REQUIREMENT: Everything in the data that follows has to be repeated verbatim.

====== AVAILABLE DATA ======

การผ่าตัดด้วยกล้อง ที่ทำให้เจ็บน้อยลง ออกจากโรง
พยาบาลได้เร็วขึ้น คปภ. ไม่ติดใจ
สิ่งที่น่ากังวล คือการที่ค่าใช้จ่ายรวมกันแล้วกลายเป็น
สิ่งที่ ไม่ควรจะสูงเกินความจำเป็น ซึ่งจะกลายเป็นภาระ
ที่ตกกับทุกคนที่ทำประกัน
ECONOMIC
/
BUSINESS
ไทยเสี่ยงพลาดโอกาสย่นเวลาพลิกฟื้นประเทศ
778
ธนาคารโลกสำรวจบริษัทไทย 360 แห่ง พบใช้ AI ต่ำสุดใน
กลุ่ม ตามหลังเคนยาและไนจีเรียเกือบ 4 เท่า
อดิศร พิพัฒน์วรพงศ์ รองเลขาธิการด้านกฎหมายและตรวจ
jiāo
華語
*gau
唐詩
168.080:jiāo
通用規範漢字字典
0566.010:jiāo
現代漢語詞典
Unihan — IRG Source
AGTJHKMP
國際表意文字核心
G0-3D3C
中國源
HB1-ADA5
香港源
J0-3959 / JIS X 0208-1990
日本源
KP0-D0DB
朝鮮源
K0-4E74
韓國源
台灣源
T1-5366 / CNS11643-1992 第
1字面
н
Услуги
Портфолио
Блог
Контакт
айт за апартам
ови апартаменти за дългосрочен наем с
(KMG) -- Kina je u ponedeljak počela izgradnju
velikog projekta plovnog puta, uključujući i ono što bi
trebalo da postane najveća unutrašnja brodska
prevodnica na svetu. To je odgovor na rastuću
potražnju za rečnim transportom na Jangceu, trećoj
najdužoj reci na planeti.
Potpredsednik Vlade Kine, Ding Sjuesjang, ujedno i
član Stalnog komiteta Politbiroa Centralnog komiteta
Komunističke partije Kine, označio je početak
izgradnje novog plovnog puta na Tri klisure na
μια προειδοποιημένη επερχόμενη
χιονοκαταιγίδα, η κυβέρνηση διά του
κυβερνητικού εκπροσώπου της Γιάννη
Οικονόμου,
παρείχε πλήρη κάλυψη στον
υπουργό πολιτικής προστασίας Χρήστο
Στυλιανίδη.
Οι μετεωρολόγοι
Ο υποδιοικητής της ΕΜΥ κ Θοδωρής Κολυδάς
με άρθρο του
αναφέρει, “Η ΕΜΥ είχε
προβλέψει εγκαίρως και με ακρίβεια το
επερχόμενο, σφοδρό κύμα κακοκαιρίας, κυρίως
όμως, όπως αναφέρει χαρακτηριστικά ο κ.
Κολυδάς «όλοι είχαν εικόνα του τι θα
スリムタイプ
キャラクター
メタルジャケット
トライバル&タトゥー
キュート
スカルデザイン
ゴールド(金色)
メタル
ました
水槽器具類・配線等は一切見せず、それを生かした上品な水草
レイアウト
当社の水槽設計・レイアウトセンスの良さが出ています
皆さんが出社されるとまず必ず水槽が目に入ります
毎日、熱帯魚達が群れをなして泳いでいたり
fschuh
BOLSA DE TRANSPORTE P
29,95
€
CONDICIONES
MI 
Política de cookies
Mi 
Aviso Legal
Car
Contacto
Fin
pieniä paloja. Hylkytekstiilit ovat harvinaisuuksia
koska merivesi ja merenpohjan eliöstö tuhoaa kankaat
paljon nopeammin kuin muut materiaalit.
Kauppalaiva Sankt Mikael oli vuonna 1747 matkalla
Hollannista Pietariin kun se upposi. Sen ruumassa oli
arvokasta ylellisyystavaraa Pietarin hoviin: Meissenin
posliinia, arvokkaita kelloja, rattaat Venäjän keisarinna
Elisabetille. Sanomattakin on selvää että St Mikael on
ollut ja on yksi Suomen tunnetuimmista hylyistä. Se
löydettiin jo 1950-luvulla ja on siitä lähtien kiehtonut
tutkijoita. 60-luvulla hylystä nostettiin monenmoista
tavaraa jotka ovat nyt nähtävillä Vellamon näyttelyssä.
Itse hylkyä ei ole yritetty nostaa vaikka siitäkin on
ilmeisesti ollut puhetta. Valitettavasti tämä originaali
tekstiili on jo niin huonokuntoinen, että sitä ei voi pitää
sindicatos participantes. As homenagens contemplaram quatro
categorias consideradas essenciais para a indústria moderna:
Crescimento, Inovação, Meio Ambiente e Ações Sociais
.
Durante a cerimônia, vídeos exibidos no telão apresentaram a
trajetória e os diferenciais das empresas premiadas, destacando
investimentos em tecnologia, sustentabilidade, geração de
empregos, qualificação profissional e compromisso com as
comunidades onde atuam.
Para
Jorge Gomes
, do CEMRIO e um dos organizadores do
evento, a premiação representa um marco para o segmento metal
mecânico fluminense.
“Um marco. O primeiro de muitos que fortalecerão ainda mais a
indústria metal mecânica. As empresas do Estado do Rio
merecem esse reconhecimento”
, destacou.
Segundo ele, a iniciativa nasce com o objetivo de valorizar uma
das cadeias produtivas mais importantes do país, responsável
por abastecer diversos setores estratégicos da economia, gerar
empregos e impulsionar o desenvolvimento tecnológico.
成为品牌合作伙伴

======

TASK RESULT:
การผ่าตัดด้วยกล้อง ที่ทำให้เจ็บน้อยลง ออกจากโรง
พยาบาลได้เร็วขึ้น คปภ. ไม่ติดใจ
สิ่งที่น่ากังวล คือการที่ค่าใช้จ่ายรวมกันแล้วกลายเป็น
สิ่งที่ ไม่ควรจะสูงเกินความจำเป็น ซึ่งจะกลายเป็นภาระ
ที่ตกกับทุกคนที่ทำประกัน
ECONOMIC
/
BUSINESS
ไทยเสี่ยงพลาดโอกาสย่นเวลาพลิกฟื้นประเทศ
778
ธนาคารโลกสำรวจบริษัทไทย 360 แห่ง พบใช้ AI ต่ำสุดใน
กลุ่ม ตามหลังเคนยาและไนจีเรียเกือบ 4 เท่า
อดิศร พิพัฒน์วรพงศ์ รองเลขาธิการด้านกฎหมายและตรวจ
jiāo
華語
*gau
唐詩
168.080:jiāo
通用規範漢字字典
0566.010:jiāo
現代漢語詞典
Unihan — IRG Source
AGTJHKMP
國際表意文字核心
G0-3D3C
中國源
HB1-ADA5
香港源
J0-3959 / JIS X 0208-1990
日本源
KP0-D0DB
朝鮮源
K0-4E74
韓國源
台灣源
T1-5366 / CNS11643-1992 第
1字面
н
Услуги
Портфолио
Блог
Контакт
айт за апартам
ови апартаменти за дългосрочен наем с
(KMG) -- Kina je u ponedeljak počela izgradnju
velikog projekta plovnog puta, uključujući i ono što bi
trebalo da postane najveća unutrašnja brodska
prevodnica na svetu. To je odgovor na rastuću
potražnju za rečnim transportom na Jangceu, trećoj
najdužoj reci na planeti.
Potpredsednik Vlade Kine, Ding Sjuesjang, ujedno i
član Stalnog komiteta Politbiroa Centralnog komiteta
Komunističke partije Kine, označio je početak
izgradnje novog plovnog puta na Tri klisure na
μια προειδοποιημένη επερχόμενη
χιονοκαταιγίδα, η κυβέρνηση διά του
κυβερνητικού εκπροσώπου της Γιάννη
Οικονόμου,
παρείχε πλήρη κάλυψη στον
υπουργό πολιτικής προστασίας Χρήστο
Στυλιανίδη.
Οι μετεωρολόγοι
Ο υποδιοικητής της ΕΜΥ κ Θοδωρής Κολυδάς
με άρθρο του
αναφέρει, “Η ΕΜΥ είχε
προβλέψει εγκαίρως και με ακρίβεια το
επερχόμενο, σφοδρό κύμα κακοκαιρίας, κυρίως
όμως, όπως αναφέρει χαρακτηριστικά ο κ.
Κολυδάς «όλοι είχαν εικόνα του τι θα
スリムタイプ
キャラクター
メタルジャケット
トライバル&タトゥー
キュート
スカルデザイン
ゴールド(金色)
メタル
ました
水槽器具類・配線等は一切見せず、それを生かした上品な水草
レイアウト
当社の水槽設計・レイアウトセンスの良さが出ています
皆さんが出社されるとまず必ず水槽が目に入ります
毎日、熱帯魚達が群れをなして泳いでいたり
fschuh
BOLSA DE TRANSPORTE P
29,95
€
CONDICIONES
MI 
Política de cookies
Mi 
Aviso Legal
Car
Contacto
Fin
pieniä paloja. Hylkytekstiilit ovat harvinaisuuksia
koska merivesi ja merenpohjan eliöstö tuhoaa kankaat
paljon nopeammin kuin muut materiaalit.
Kauppalaiva Sankt Mikael oli vuonna 1747 matkalla
Hollannista Pietariin kun se upposi. Sen ruumassa oli
arvokasta ylellisyystavaraa Pietarin hoviin: Meissenin
posliinia, arvokkaita kelloja, rattaat Venäjän keisarinna
Elisabetille. Sanomattakin on selvää että St Mikael on
ollut ja on yksi Suomen tunnetuimmista hylyistä. Se
löydettiin jo 1950-luvulla ja on siitä lähtien kiehtonut
tutkijoita. 60-luvulla hylystä nostettiin monenmoista
tavaraa jotka ovat nyt nähtävillä Vellamon näyttelyssä.
Itse hylkyä ei ole yritetty nostaa vaikka siitäkin on
ilmeisesti ollut puhetta. Valitettavasti tämä originaali
tekstiili on jo niin huonokuntoinen, että sitä ei voi pitää
sindicatos participantes. As homenagens contemplaram quatro
categorias consideradas essenciais para a indústria moderna:
Crescimento, Inovação, Meio Ambiente e Ações Sociais
.
Durante a cerimônia, vídeos exibidos no telão apresentaram a
trajetória e os diferenciais das empresas premiadas, destacando
investimentos em tecnologia, sustentabilidade, geração de
empregos, qualificação profissional e compromisso com as
comunidades onde atuam.
Para
Jorge Gomes
, do CEMRIO e um dos organizadores do
evento, a premiação representa um marco para o segmento metal
mecânico fluminense.
“Um marco. O primeiro de muitos que fortalecerão ainda mais a
indústria metal mecânica. As empresas do Estado do Rio
merecem esse reconhecimento”
, destacou.
Segundo ele, a iniciativa nasce com o objetivo de valorizar uma
das cadeias produtivas mais importantes do país, responsável
por abastecer diversos setores estratégicos da economia, gerar
empregos e impulsionar o desenvolvimento tecnológico.
成为品牌合作伙伴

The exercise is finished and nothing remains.